L'Académie des Technologies estime que le développement d'immeubles et de quartiers à énergie positive serait moins efficace pour lutter contre le réchauffement climatique que de s'orienter vers des bâtiments et territoires à "basses émissions" de gaz à effet de serre. Décryptage.

Depuis l'automne 2016, la France s'est engagée devant les Nations Unies et les autres signataires de l'Accord de Paris sur le climat, à diminuer ses émissions de gaz à effet de serre (GES). Les mesures pour y parvenir, dont l'amélioration de l'efficacité énergétique et le développement d'énergies alternatives, sont subordonnées à cet engagement. L'Académie des Technologies s'inquiète toutefois que la future réglementation environnementale des bâtiments ne prenne pas en compte ce paradigme en continuant de pousser au développement de construction et territoires à énergie positive (BEPos et TEPos), sans évaluer le coût de la tonne de gaz à effet de serre évitée. Cependant, dans l'actuelle expérimentation E+C- (pour "énergie plus, carbone moins") qui préfigure en partie la réglementation de demain, les aspects de réduction des émissions de gaz carbonique sont bien intégrés. De même, le label BBCA, pour Bâtiment Bas Carbone, vise à limiter les émissions de gaz carbonique sur l'ensemble de son cycle de vie.

 

 

L'Académie précise : "Assurer un bilan énergétique annuel positif d'un bâtiment (ou d'un territoire) n'assure pas de limitation des émissions de GES et n'a pas de sens économique. En effet, pouvoir compenser sur l'année l'usage d'énergies fossiles par la production d'électricité photovoltaïque ou d'autres renouvelables, ne garantit pas la limitation des émissions de GES, même s'il existe des réalisations de BEPos remarquables sur les plans énergétiques et économiques comme sur celui des émissions de GES". Une approche purement énergétique serait donc un non-sens économique, puisqu'elle se résumerait à penser qu'il est possible de compenser les moments où l'énergie est rare et chère par d'autres où elle est abondante et peu chère.

 

Passer du BBC au BBE

 

 

Les scientifiques proposent donc de promouvoir la production de chaleur, plutôt que d'électricité, par les EnR, qu'il s'agisse de chauffages à accumulation, de ballons d'eau chaude, de réseaux de chaleur, de solaire thermique ou de récupération de chaleur fatale.
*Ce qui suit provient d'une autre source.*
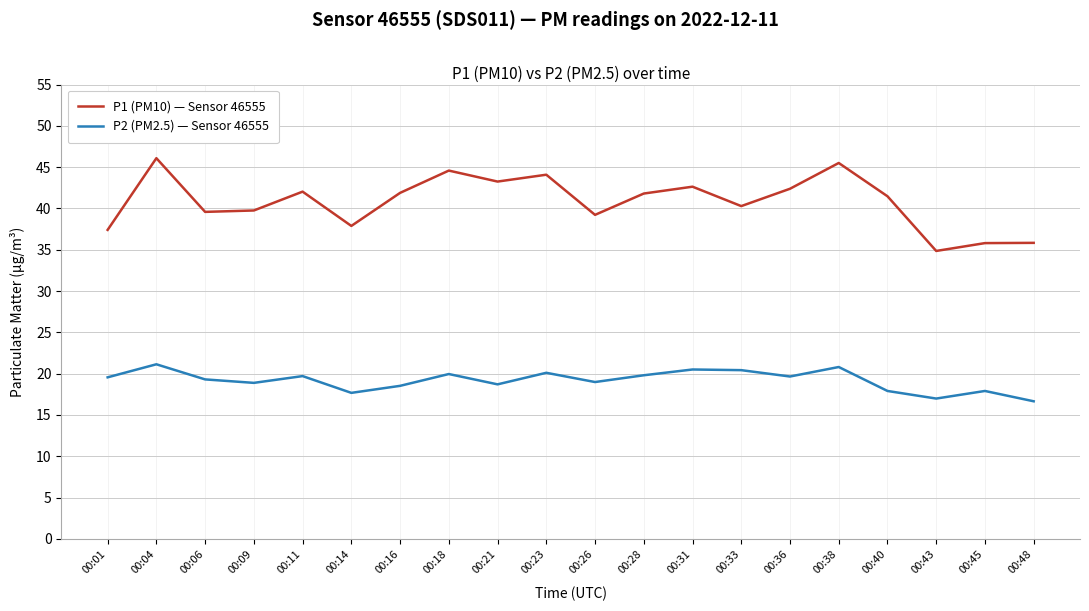

True or false: P1 (PM10) — Sensor 46555 and P2 (PM2.5) — Sensor 46555 cross at least once.

False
La production de chaleur par une source électrique devrait même être affectée d'un coefficient équivalent, au minimum, à celui du gaz naturel dès lors que ce courant aurait un faible contenu en GES (inférieur à 100 grammes de CO2/kWh). Ils recommandent également que le bâtiment soit pensé "comme un système énergétique à optimiser entre usages de l'énergie, apports via les réseaux et production locale à base de renouvelables, pour minimiser les émissions de GES". Une recommandation qui passe par le développement de moyens de stockage d'électricité et de chaleur, pour assurer des transitions jour/nuit, mais également sur des rythmes plus longs, hebdomadaires et saisonniers.

 

Enfin, l'Académie entend introduire la notion de bâtiment basses émissions (BBE), avec un niveau de base de kg de CO2/m², comme socle de la réglementation future. Ceci "pour éviter la construction de bâtiments neufs, qui seront encore présents à la fin du siècle, émettant des quantités de gaz à effet de serre significatives". De la même façon, elle souhaite promouvoir des territoires basses émissions plutôt que des TEPos, un concept qui risque "de pousser à utiliser des ressources locales coûteuses au lieu d'en utiliser d'autres moins coûteuses d'un territoire voisin". Les collectivités sont ainsi appelées à "participer à l'efficacité globale des systèmes dans un esprit de solidarité nationale". Rappelons toutefois que l'écriture de la future réglementation n'est pas encore amorcée puisqu'il faudra attendre les retours d'expérience d'E+C- qui orienteront les choix et définiront les seuils à atteindre en termes de consommations et d'empreinte carbone. Cette expérimentation constituera de ce fait une marche intermédiaire entre l'actuelle RT2012 et la réglementation environnementale de demain, qui n'apparaîtra sans doute qu'après 2020.